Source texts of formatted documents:

□ □ □ □

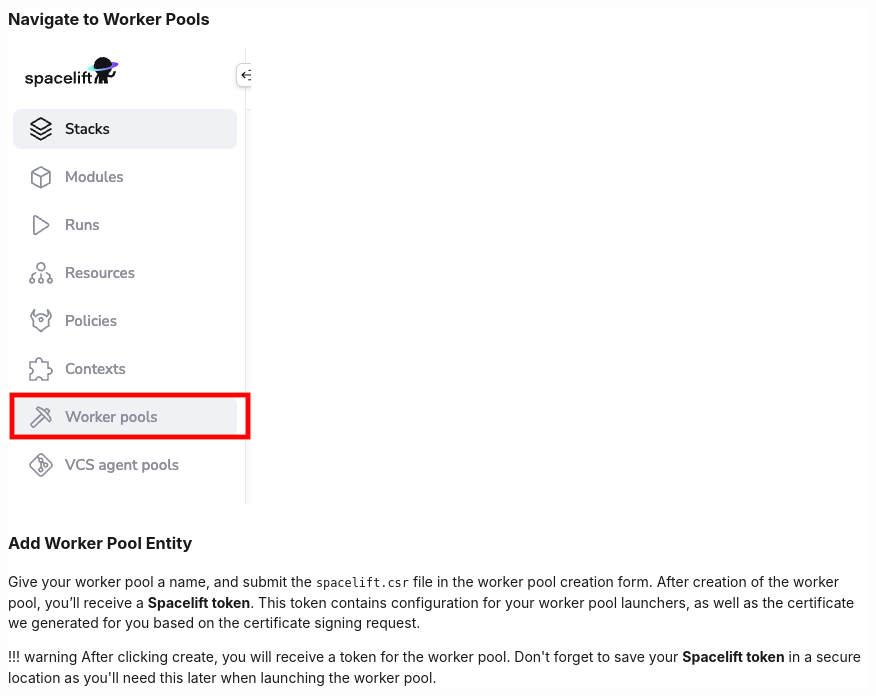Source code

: ### Navigate to Worker Pools

![](<../../assets/screenshots/Screen Shot 2022-06-29 at 6.45.15 PM (1).png>)

### Add Worker Pool Entity

Give your worker pool a name, and submit the `spacelift.csr` file in the worker pool creation form. After creation of the worker pool, you’ll receive a **Spacelift token**. This token contains configuration for your worker pool launchers, as well as the certificate we generated for you based on the certificate signing request.

!!! warning
    After clicking create, you will receive a token for the worker pool. Don't forget to save your **Spacelift token** in a secure location as you'll need this later when launching the worker pool.
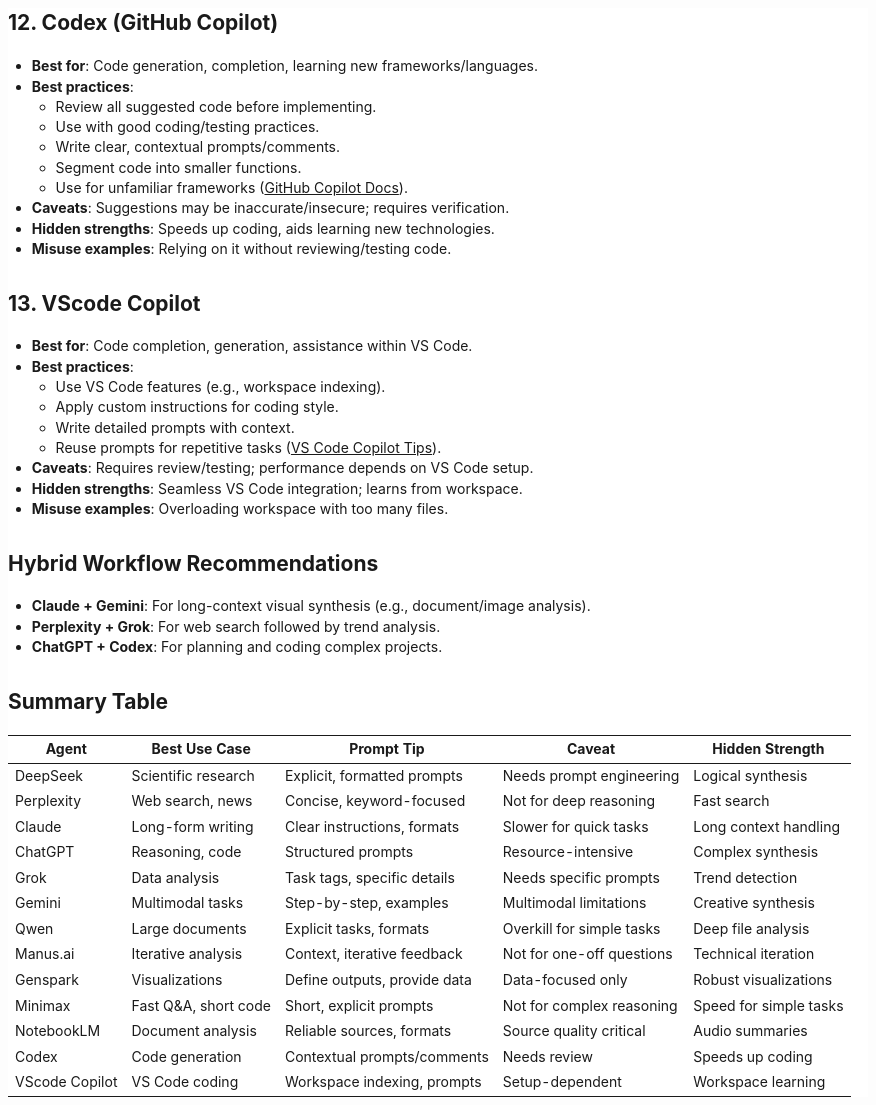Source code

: ## 12. Codex (GitHub Copilot)
- **Best for**: Code generation, completion, learning new frameworks/languages.
- **Best practices**:
  - Review all suggested code before implementing.
  - Use with good coding/testing practices.
  - Write clear, contextual prompts/comments.
  - Segment code into smaller functions.
  - Use for unfamiliar frameworks ([GitHub Copilot Docs](https://docs.github.com/en/copilot/using-github-copilot/best-practices-for-using-github-copilot)).
- **Caveats**: Suggestions may be inaccurate/insecure; requires verification.
- **Hidden strengths**: Speeds up coding, aids learning new technologies.
- **Misuse examples**: Relying on it without reviewing/testing code.

## 13. VScode Copilot
- **Best for**: Code completion, generation, assistance within VS Code.
- **Best practices**:
  - Use VS Code features (e.g., workspace indexing).
  - Apply custom instructions for coding style.
  - Write detailed prompts with context.
  - Reuse prompts for repetitive tasks ([VS Code Copilot Tips](https://code.visualstudio.com/docs/copilot/copilot-tips-and-tricks)).
- **Caveats**: Requires review/testing; performance depends on VS Code setup.
- **Hidden strengths**: Seamless VS Code integration; learns from workspace.
- **Misuse examples**: Overloading workspace with too many files.

## Hybrid Workflow Recommendations
- **Claude + Gemini**: For long-context visual synthesis (e.g., document/image analysis).
- **Perplexity + Grok**: For web search followed by trend analysis.
- **ChatGPT + Codex**: For planning and coding complex projects.

## Summary Table

| Agent          | Best Use Case                     | Prompt Tip                     | Caveat                          | Hidden Strength                  |
|----------------|-----------------------------------|--------------------------------|----------------------------------|-----------------------------------|
| DeepSeek       | Scientific research              | Explicit, formatted prompts    | Needs prompt engineering         | Logical synthesis                |
| Perplexity     | Web search, news                 | Concise, keyword-focused       | Not for deep reasoning           | Fast search                      |
| Claude         | Long-form writing                | Clear instructions, formats    | Slower for quick tasks           | Long context handling            |
| ChatGPT        | Reasoning, code                  | Structured prompts             | Resource-intensive               | Complex synthesis                |
| Grok           | Data analysis                    | Task tags, specific details    | Needs specific prompts           | Trend detection                  |
| Gemini         | Multimodal tasks                 | Step-by-step, examples         | Multimodal limitations           | Creative synthesis               |
| Qwen           | Large documents                  | Explicit tasks, formats        | Overkill for simple tasks        | Deep file analysis               |
| Manus.ai       | Iterative analysis               | Context, iterative feedback    | Not for one-off questions        | Technical iteration              |
| Genspark       | Visualizations                   | Define outputs, provide data   | Data-focused only                | Robust visualizations            |
| Minimax        | Fast Q&A, short code             | Short, explicit prompts        | Not for complex reasoning        | Speed for simple tasks           |
| NotebookLM     | Document analysis                | Reliable sources, formats      | Source quality critical          | Audio summaries                  |
| Codex          | Code generation                  | Contextual prompts/comments    | Needs review                     | Speeds up coding                 |
| VScode Copilot | VS Code coding                   | Workspace indexing, prompts    | Setup-dependent                  | Workspace learning               |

□ □ □ □

## [WORK TO BE COMPLETED]
Whenever a picture appears, leave it out, and return every record exactly.

## [ANSWER AREA]
Source code

: ### Navigate to Worker Pools

![](<../../assets/screenshots/Screen Shot 2022-06-29 at 6.45.15 PM (1).png>)

### Add Worker Pool Entity

Give your worker pool a name, and submit the `spacelift.csr` file in the worker pool creation form. After creation of the worker pool, you’ll receive a **Spacelift token**. This token contains configuration for your worker pool launchers, as well as the certificate we generated for you based on the certificate signing request.

!!! warning
    After clicking create, you will receive a token for the worker pool. Don't forget to save your **Spacelift token** in a secure location as you'll need this later when launching the worker pool.
Source code

: ## 12. Codex (GitHub Copilot)
- **Best for**: Code generation, completion, learning new frameworks/languages.
- **Best practices**:
  - Review all suggested code before implementing.
  - Use with good coding/testing practices.
  - Write clear, contextual prompts/comments.
  - Segment code into smaller functions.
  - Use for unfamiliar frameworks ([GitHub Copilot Docs](https://docs.github.com/en/copilot/using-github-copilot/best-practices-for-using-github-copilot)).
- **Caveats**: Suggestions may be inaccurate/insecure; requires verification.
- **Hidden strengths**: Speeds up coding, aids learning new technologies.
- **Misuse examples**: Relying on it without reviewing/testing code.

## 13. VScode Copilot
- **Best for**: Code completion, generation, assistance within VS Code.
- **Best practices**:
  - Use VS Code features (e.g., workspace indexing).
  - Apply custom instructions for coding style.
  - Write detailed prompts with context.
  - Reuse prompts for repetitive tasks ([VS Code Copilot Tips](https://code.visualstudio.com/docs/copilot/copilot-tips-and-tricks)).
- **Caveats**: Requires review/testing; performance depends on VS Code setup.
- **Hidden strengths**: Seamless VS Code integration; learns from workspace.
- **Misuse examples**: Overloading workspace with too many files.

## Hybrid Workflow Recommendations
- **Claude + Gemini**: For long-context visual synthesis (e.g., document/image analysis).
- **Perplexity + Grok**: For web search followed by trend analysis.
- **ChatGPT + Codex**: For planning and coding complex projects.

## Summary Table

| Agent          | Best Use Case                     | Prompt Tip                     | Caveat                          | Hidden Strength                  |
|----------------|-----------------------------------|--------------------------------|----------------------------------|-----------------------------------|
| DeepSeek       | Scientific research              | Explicit, formatted prompts    | Needs prompt engineering         | Logical synthesis                |
| Perplexity     | Web search, news                 | Concise, keyword-focused       | Not for deep reasoning           | Fast search                      |
| Claude         | Long-form writing                | Clear instructions, formats    | Slower for quick tasks           | Long context handling            |
| ChatGPT        | Reasoning, code                  | Structured prompts             | Resource-intensive               | Complex synthesis                |
| Grok           | Data analysis                    | Task tags, specific details    | Needs specific prompts           | Trend detection                  |
| Gemini         | Multimodal tasks                 | Step-by-step, examples         | Multimodal limitations           | Creative synthesis               |
| Qwen           | Large documents                  | Explicit tasks, formats        | Overkill for simple tasks        | Deep file analysis               |
| Manus.ai       | Iterative analysis               | Context, iterative feedback    | Not for one-off questions        | Technical iteration              |
| Genspark       | Visualizations                   | Define outputs, provide data   | Data-focused only                | Robust visualizations            |
| Minimax        | Fast Q&A, short code             | Short, explicit prompts        | Not for complex reasoning        | Speed for simple tasks           |
| NotebookLM     | Document analysis                | Reliable sources, formats      | Source quality critical          | Audio summaries                  |
| Codex          | Code generation                  | Contextual prompts/comments    | Needs review                     | Speeds up coding                 |
| VScode Copilot | VS Code coding                   | Workspace indexing, prompts    | Setup-dependent                  | Workspace learning               |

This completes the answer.